RECORDS SHOWN START

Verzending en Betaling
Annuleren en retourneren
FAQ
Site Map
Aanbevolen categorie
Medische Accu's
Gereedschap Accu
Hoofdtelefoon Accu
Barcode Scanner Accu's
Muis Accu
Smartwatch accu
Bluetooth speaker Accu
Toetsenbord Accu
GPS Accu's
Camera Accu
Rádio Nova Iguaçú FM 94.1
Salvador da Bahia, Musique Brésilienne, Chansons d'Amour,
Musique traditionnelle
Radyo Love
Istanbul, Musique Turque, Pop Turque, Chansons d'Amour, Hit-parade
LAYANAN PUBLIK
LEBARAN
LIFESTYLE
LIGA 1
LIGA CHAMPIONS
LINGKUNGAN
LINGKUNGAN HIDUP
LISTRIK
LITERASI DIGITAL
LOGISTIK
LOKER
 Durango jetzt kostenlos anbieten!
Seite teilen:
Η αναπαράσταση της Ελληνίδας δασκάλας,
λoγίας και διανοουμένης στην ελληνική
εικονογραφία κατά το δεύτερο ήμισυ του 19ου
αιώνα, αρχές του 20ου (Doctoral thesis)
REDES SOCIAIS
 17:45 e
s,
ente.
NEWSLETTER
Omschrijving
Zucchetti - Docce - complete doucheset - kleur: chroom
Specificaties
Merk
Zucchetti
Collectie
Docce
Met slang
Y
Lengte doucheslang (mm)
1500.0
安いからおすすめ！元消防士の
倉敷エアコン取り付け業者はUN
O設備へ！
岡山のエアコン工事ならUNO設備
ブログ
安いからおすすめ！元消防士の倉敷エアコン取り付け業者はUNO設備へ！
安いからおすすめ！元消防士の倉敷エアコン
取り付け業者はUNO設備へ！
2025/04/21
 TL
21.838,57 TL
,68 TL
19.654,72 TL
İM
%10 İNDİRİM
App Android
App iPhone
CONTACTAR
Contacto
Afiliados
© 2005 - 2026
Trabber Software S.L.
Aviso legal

RECORDS SHOWN END

■ **EXERCISE DIRECTIONS**
Set down every line of text from all the items above, word for word and in the same order.

■ **REPLY**
Verzending en Betaling
Annuleren en retourneren
FAQ
Site Map
Aanbevolen categorie
Medische Accu's
Gereedschap Accu
Hoofdtelefoon Accu
Barcode Scanner Accu's
Muis Accu
Smartwatch accu
Bluetooth speaker Accu
Toetsenbord Accu
GPS Accu's
Camera Accu
Rádio Nova Iguaçú FM 94.1
Salvador da Bahia, Musique Brésilienne, Chansons d'Amour,
Musique traditionnelle
Radyo Love
Istanbul, Musique Turque, Pop Turque, Chansons d'Amour, Hit-parade
LAYANAN PUBLIK
LEBARAN
LIFESTYLE
LIGA 1
LIGA CHAMPIONS
LINGKUNGAN
LINGKUNGAN HIDUP
LISTRIK
LITERASI DIGITAL
LOGISTIK
LOKER
 Durango jetzt kostenlos anbieten!
Seite teilen:
Η αναπαράσταση της Ελληνίδας δασκάλας,
λoγίας και διανοουμένης στην ελληνική
εικονογραφία κατά το δεύτερο ήμισυ του 19ου
αιώνα, αρχές του 20ου (Doctoral thesis)
REDES SOCIAIS
 17:45 e
s,
ente.
NEWSLETTER
Omschrijving
Zucchetti - Docce - complete doucheset - kleur: chroom
Specificaties
Merk
Zucchetti
Collectie
Docce
Met slang
Y
Lengte doucheslang (mm)
1500.0
安いからおすすめ！元消防士の
倉敷エアコン取り付け業者はUN
O設備へ！
岡山のエアコン工事ならUNO設備
ブログ
安いからおすすめ！元消防士の倉敷エアコン取り付け業者はUNO設備へ！
安いからおすすめ！元消防士の倉敷エアコン
取り付け業者はUNO設備へ！
2025/04/21
 TL
21.838,57 TL
,68 TL
19.654,72 TL
İM
%10 İNDİRİM
App Android
App iPhone
CONTACTAR
Contacto
Afiliados
© 2005 - 2026
Trabber Software S.L.
Aviso legal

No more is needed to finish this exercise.